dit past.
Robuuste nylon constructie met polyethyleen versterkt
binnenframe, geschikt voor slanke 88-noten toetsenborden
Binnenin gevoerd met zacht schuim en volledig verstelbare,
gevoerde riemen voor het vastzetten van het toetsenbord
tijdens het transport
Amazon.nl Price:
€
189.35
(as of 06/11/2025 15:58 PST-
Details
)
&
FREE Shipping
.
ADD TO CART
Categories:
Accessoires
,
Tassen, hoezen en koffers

***

What you need to do: Rewrite the listing with "nylon" changed to "polyester", leaving every other line and word as it is.

Problem solution:
dit past.
Robuuste polyester constructie met polyethyleen versterkt
binnenframe, geschikt voor slanke 88-noten toetsenborden
Binnenin gevoerd met zacht schuim en volledig verstelbare,
gevoerde riemen voor het vastzetten van het toetsenbord
tijdens het transport
Amazon.nl Price:
€
189.35
(as of 06/11/2025 15:58 PST-
Details
)
&
FREE Shipping
.
ADD TO CART
Categories:
Accessoires
,
Tassen, hoezen en koffers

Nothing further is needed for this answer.